Militia is a body composed of citizens enrolled and trained as soldiers for the defence of the State. All able-bodied male persons between the ages of eighteen and forty-five years may be called to serve in the militia. Naval forces are military forces or militia that serve on sea.
Invasion is the entrance into a State of a military force from another country for the purpose of conquest. To repel invasion is to oppose it by force, to drive off the invaders. Insurrection is a rising or rebellion of people in a State against the government of their own State. It is the duty of the governor to suppress— that is, to put down—insurrection, and to enforce the execution of the laws—that is, to carry out the laws by force if necessary. Intercourse is correspondence with others by letter or message. When it is necessary to have intercourse with another State or a foreign country, the governor, as the chief executive and highest representative of the people, is the person who conducts such correspondence.

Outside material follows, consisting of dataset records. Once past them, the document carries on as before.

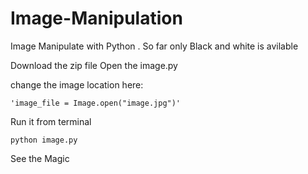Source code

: # Image-Manipulation
Image Manipulate with Python . So far only Black and white is avilable

Download the zip file Open the image.py

change the image location here:

    'image_file = Image.open("image.jpg")'

Run it from terminal

    python image.py

See the Magic
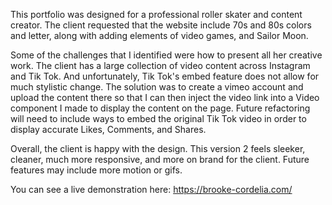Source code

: This portfolio was designed for a professional roller skater and content creator. The client requested that the website include 70s and 80s colors and letter, along with adding elements of video games, and Sailor Moon. 

Some of the challenges that I identified were how to present all her creative work. The client has a large collection of video content across Instagram and Tik Tok. And unfortunately, Tik Tok's embed feature does not allow for much stylistic change. The solution was to create a vimeo account and upload the content there so that I can then inject the video link into a Video component I made to display the content on the page. Future refactoring will need to include ways to embed the original Tik Tok video in order to display accurate Likes, Comments, and Shares. 

Overall, the client is happy with the design. This version 2 feels sleeker, cleaner, much more responsive, and more on brand for the client. Future features may include more motion or gifs. 

You can see a live demonstration here: https://brooke-cordelia.com/
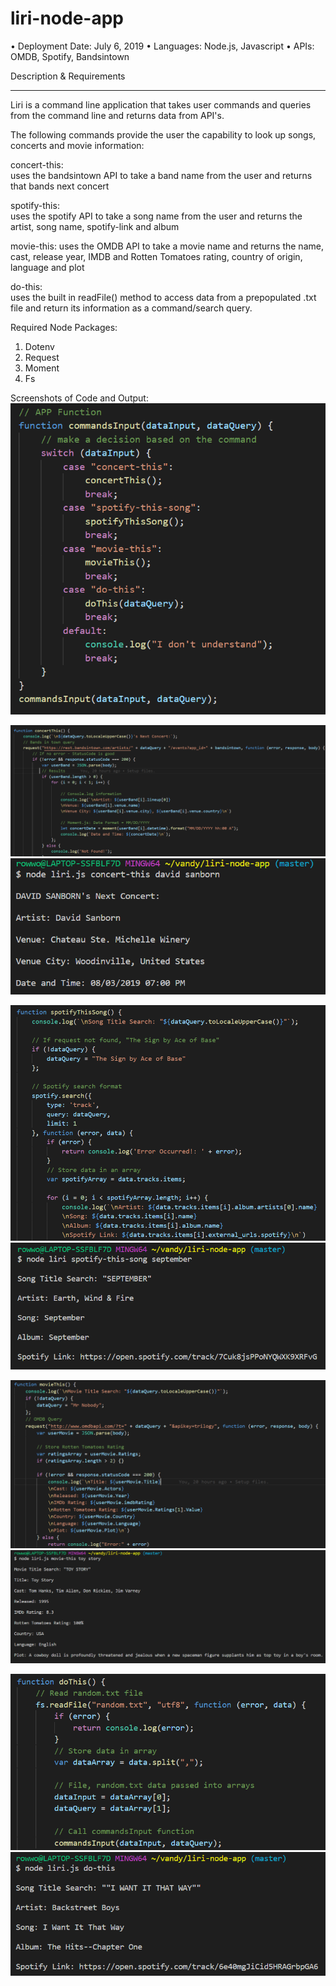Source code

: ﻿# liri-node-app

•	Deployment Date: July 6, 2019
•	Languages: Node.js, Javascript
•	APIs: OMDB, Spotify, Bandsintown


Description & Requirements
________________________________________
Liri is a command line application that takes user commands and queries from the command line and returns data from API's. 


The following commands provide the user the capability to look up songs, concerts and movie information:

concert-this:	
uses the bandsintown API to take a band name from the user and returns that bands next concert

spotify-this:	
uses the spotify API to take a song name from the user and returns the artist, song name, spotify-link and album

movie-this:	
uses the OMDB API to take a movie name and returns the name, cast, release year, IMDB and Rotten Tomatoes rating, country of origin, language and plot

do-this:	
uses the built in readFile() method to access data from a prepopulated .txt file and return its information as a command/search query.


Required Node Packages:
1.	Dotenv
2.	Request
3.	Moment
4.	Fs


Screenshots of Code and Output:
 ![image of APP](/images/liri1app.png)

![image of concertThis](/images/liri2concert1.png)
![image of concert-this](/images/liri3concert1.png)

![image of concertThis](/images/liri4spot1.png)
![image of concert-this](/images/liri5spot1.png)

![image of concertThis](/images/liri6movie1.png)
![image of concert-this](/images/liri7movie1.png)

![image of concertThis](/images/liri8dothis1.png)
![image of concert-this](/images/liri9dothis1.png)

The recess of the General Assembly is the time when it is not in session. During recess of the Assembly, the governor may fill vacancies in public offices for which the Constitution and laws make no provision. For example, the Constitution and laws make no provision for the appointment of judges during the recess of Assembly; therefore, if a judge dies during the recess, the governor appoints a person to fill the vacancy until the Assembly meets and elects a new judge.
A fine is a penalty or punishment in the form of payment of money. Sometimes a person convicted of an offence against the law is ordered by the judge to pay a sum of money instead of being sent to jail. This is called a fine. But it may happen that the person is convicted by mistake or by false evidence, or that the fine is too heavy for the person to pay. In such cases the governor may remit the fines—that is, release or free the persons from having to pay.
The governor may also grant reprieves and pardons if he sees good reason for doing so. A reprieve is a delay of punishment. When a person is convicted of murder, the judge sentences him to be put to death on a certain day. But there may be reason for further inquiry into the case, and to give time for such inquiry the governor may postpone the execution of the sentence—that is, put it off to another day. This is called a reprieve. If the further inquiry should prove that the person is innocent, a full pardon is granted and the person is set free.